■ INSTRUCTIONS FOR THE TASK: Find each line of the data below that contains the string "series", matching case exactly, and copy those lines out.

■ EXTRACTED RECORDS:

- Opening Delimiter -

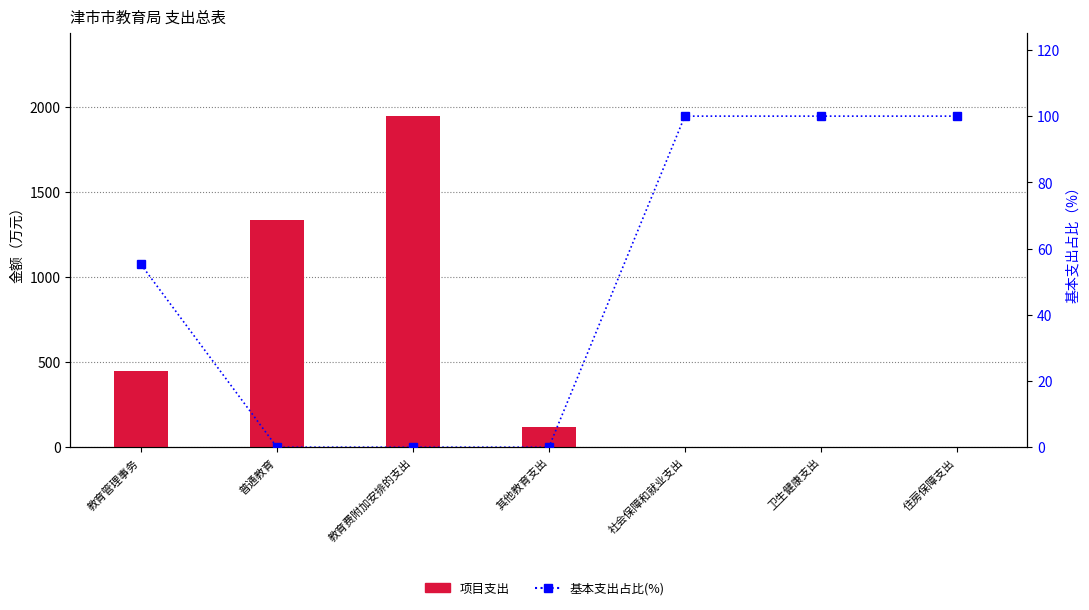

List the series in order of their overall mean, highest first.

项目支出, 基本支出占比(%)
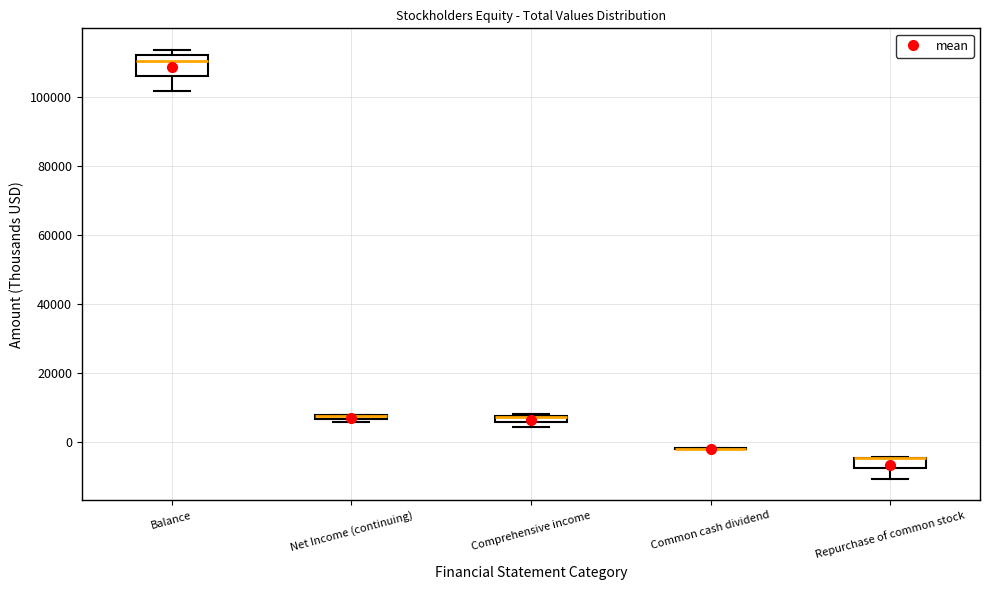

Where is the lower edge of the box for Net Income (continuing) on the y-axis? The values are not printed on the chart, so give them approximately, as read against the axis.

6000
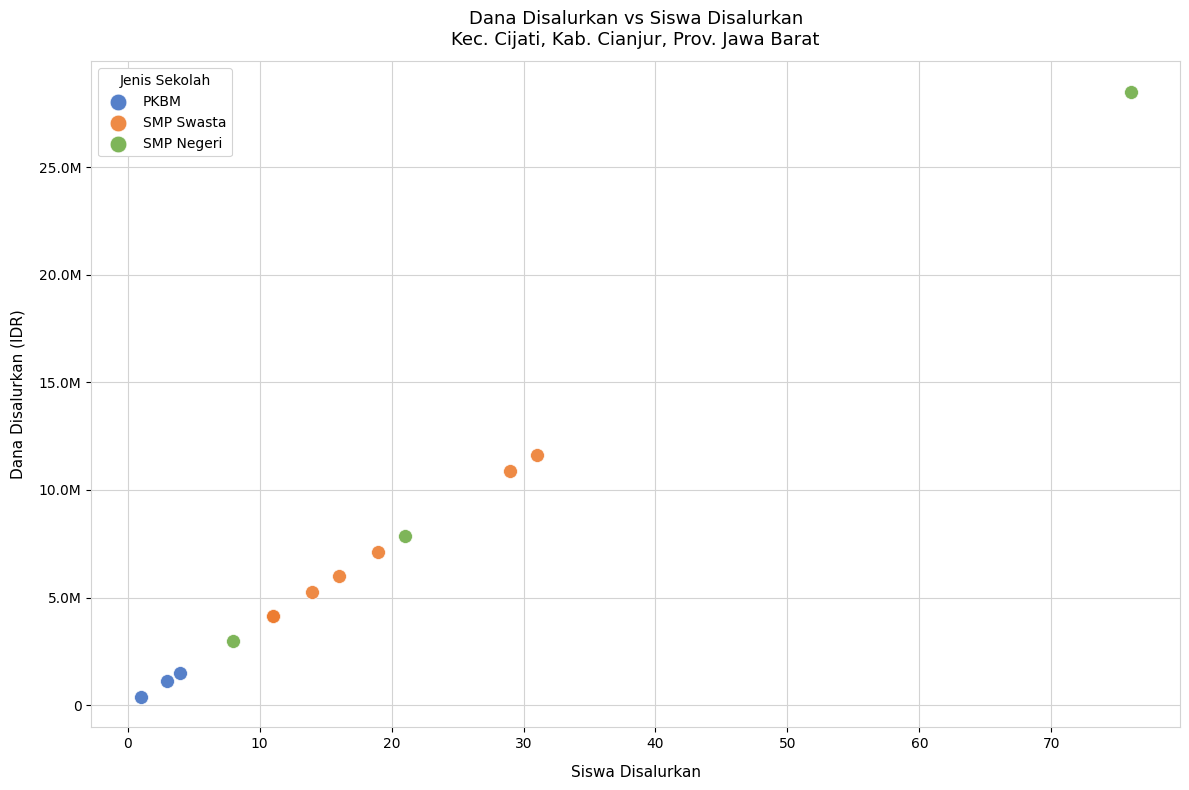

What are all the series names shown in the legend?

PKBM, SMP Swasta, SMP Negeri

- Closing Delimiter -

■ RESULT:
List the series in order of their overall mean, highest first.
What are all the series names shown in the legend?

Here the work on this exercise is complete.